Camera calibration parameters
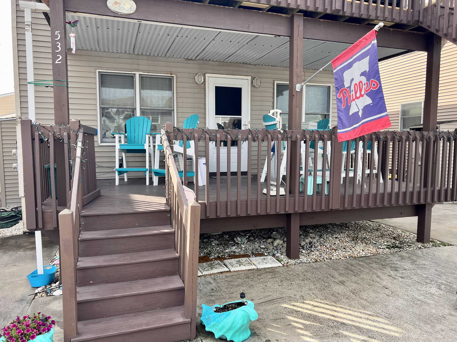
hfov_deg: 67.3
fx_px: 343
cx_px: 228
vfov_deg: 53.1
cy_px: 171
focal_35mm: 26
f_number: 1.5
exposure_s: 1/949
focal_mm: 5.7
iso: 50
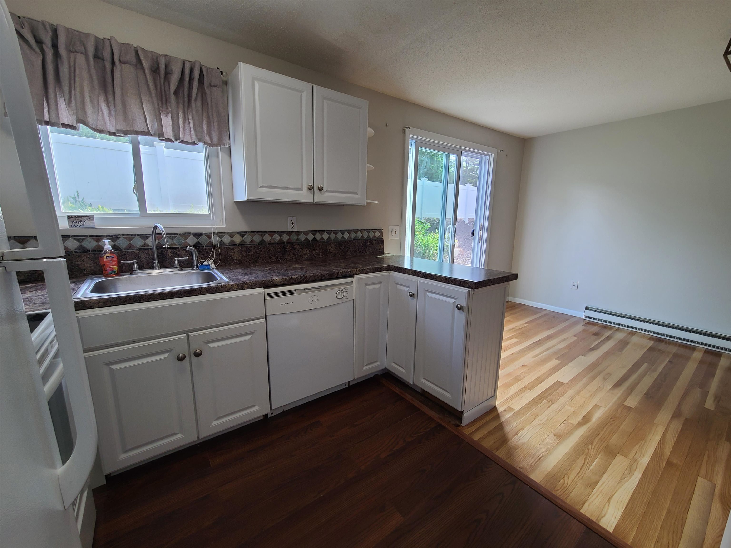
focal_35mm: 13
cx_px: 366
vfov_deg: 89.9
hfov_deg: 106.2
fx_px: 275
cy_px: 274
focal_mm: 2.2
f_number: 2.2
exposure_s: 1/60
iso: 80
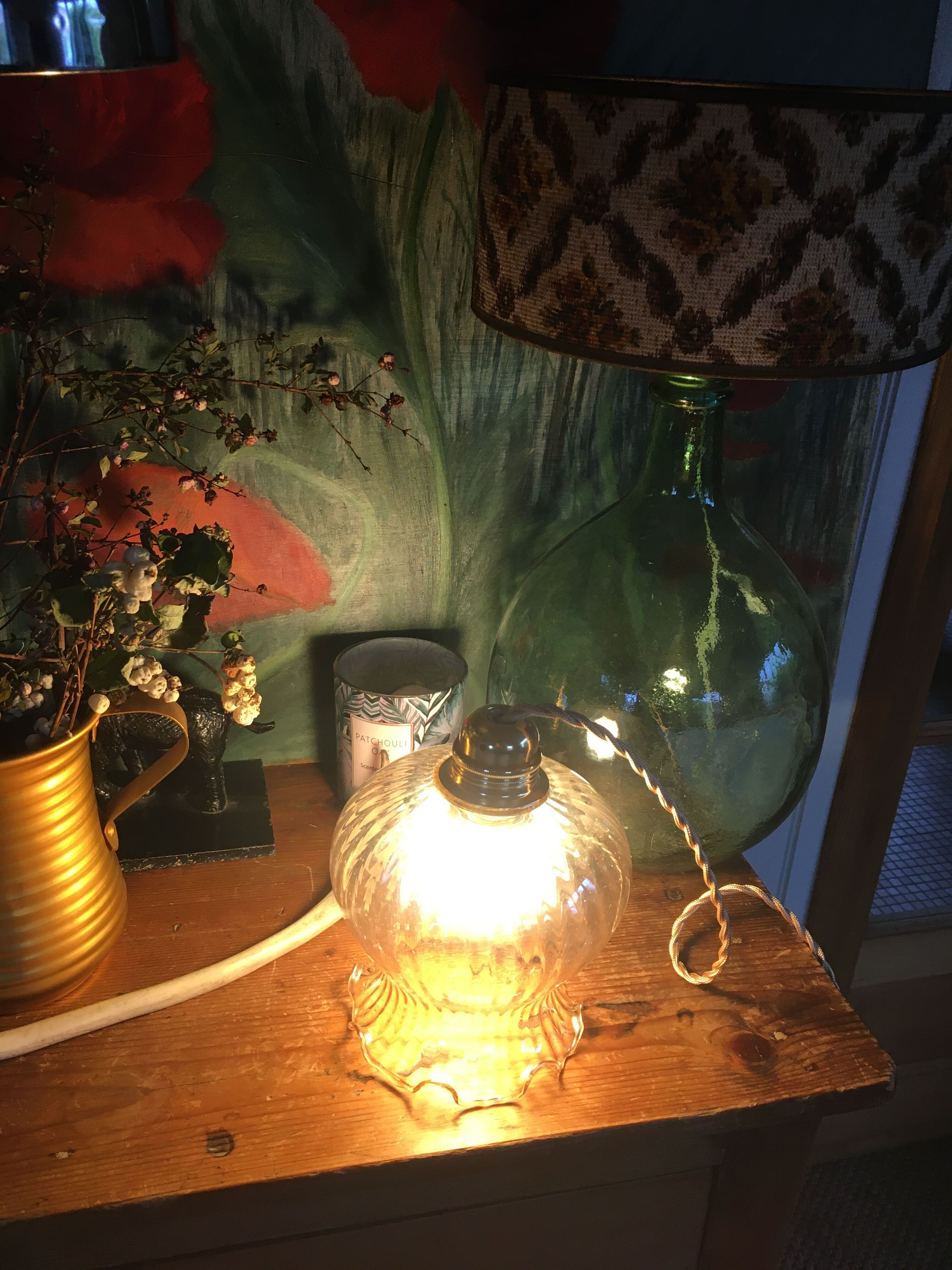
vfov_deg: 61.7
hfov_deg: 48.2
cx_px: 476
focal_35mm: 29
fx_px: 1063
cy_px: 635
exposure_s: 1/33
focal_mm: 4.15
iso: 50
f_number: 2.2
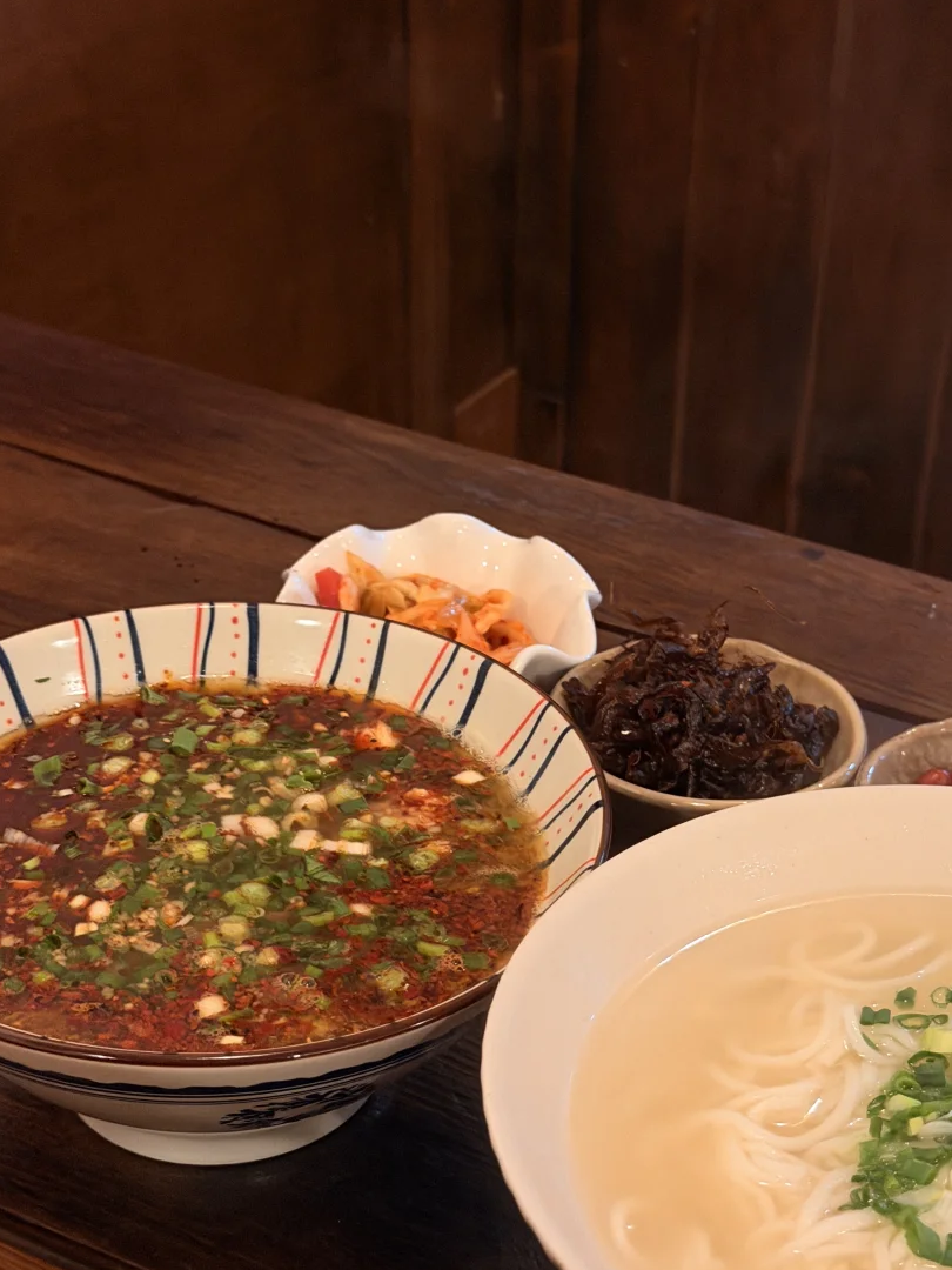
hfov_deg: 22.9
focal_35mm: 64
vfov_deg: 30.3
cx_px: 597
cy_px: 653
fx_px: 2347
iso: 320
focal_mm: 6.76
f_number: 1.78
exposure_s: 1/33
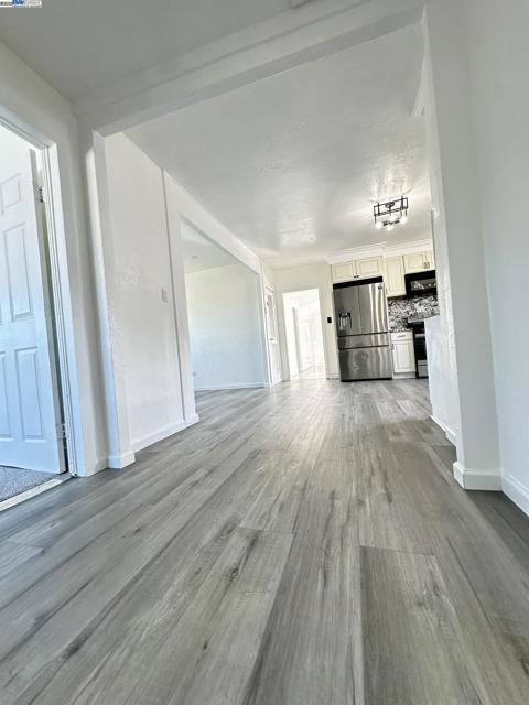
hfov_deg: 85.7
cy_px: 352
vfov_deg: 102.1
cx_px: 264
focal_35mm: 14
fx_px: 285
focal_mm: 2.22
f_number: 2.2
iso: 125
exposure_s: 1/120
---
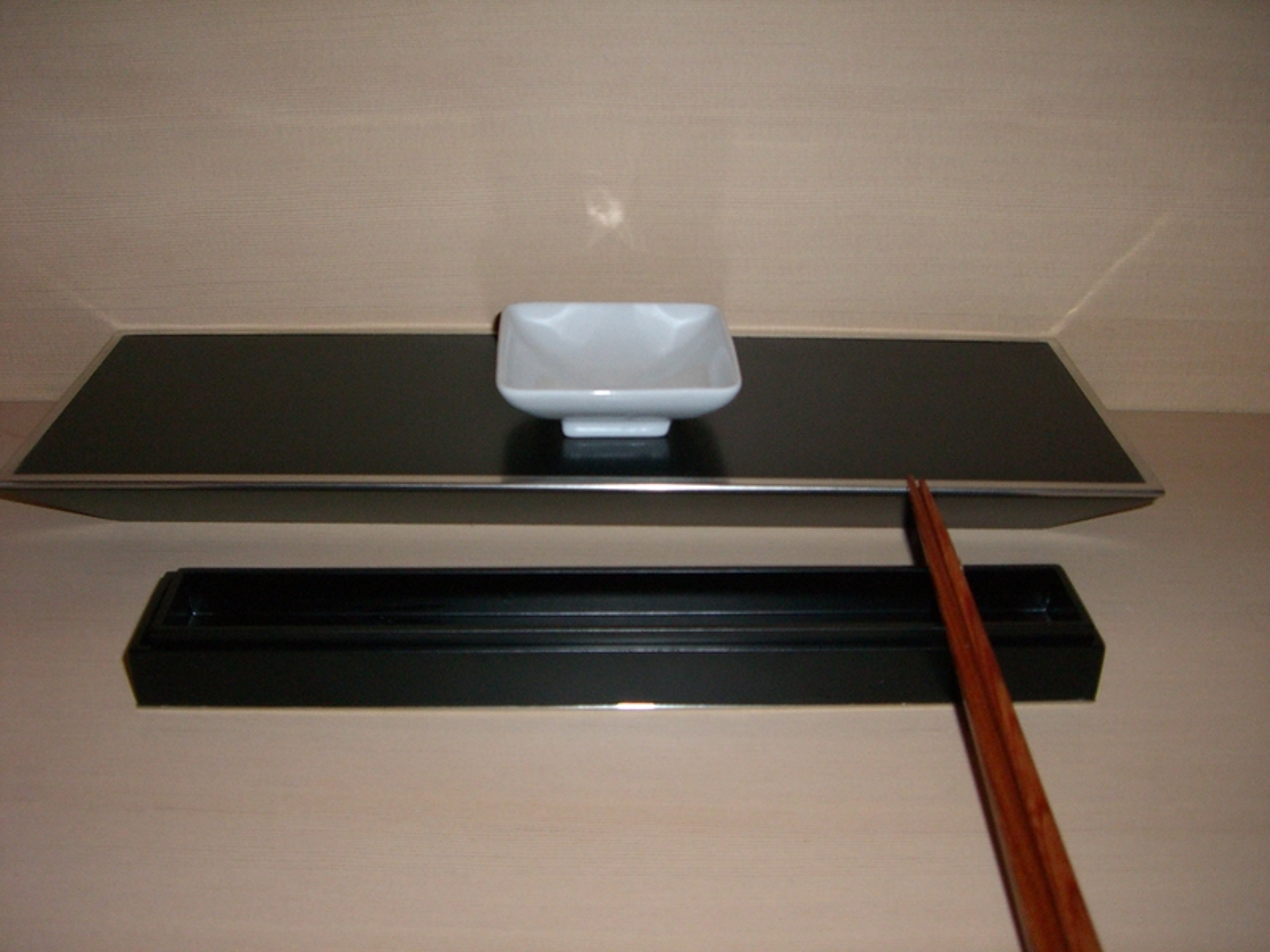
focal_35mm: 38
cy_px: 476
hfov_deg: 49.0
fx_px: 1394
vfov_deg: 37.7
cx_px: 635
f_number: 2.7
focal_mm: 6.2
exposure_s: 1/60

▶ [TASK GOAL]:
Starting with the line that has "hfov_deg: 67.3" and ending with the line that has "exposure_s: 1/120", repeat the lines above exactly, omitting every picture.

▶ [SOLUTION FOR THIS TASK]:
hfov_deg: 67.3
fx_px: 343
cx_px: 228
vfov_deg: 53.1
cy_px: 171
focal_35mm: 26
f_number: 1.5
exposure_s: 1/949
focal_mm: 5.7
iso: 50
focal_35mm: 13
cx_px: 366
vfov_deg: 89.9
hfov_deg: 106.2
fx_px: 275
cy_px: 274
focal_mm: 2.2
f_number: 2.2
exposure_s: 1/60
iso: 80
vfov_deg: 61.7
hfov_deg: 48.2
cx_px: 476
focal_35mm: 29
fx_px: 1063
cy_px: 635
exposure_s: 1/33
focal_mm: 4.15
iso: 50
f_number: 2.2
hfov_deg: 22.9
focal_35mm: 64
vfov_deg: 30.3
cx_px: 597
cy_px: 653
fx_px: 2347
iso: 320
focal_mm: 6.76
f_number: 1.78
exposure_s: 1/33
hfov_deg: 85.7
cy_px: 352
vfov_deg: 102.1
cx_px: 264
focal_35mm: 14
fx_px: 285
focal_mm: 2.22
f_number: 2.2
iso: 125
exposure_s: 1/120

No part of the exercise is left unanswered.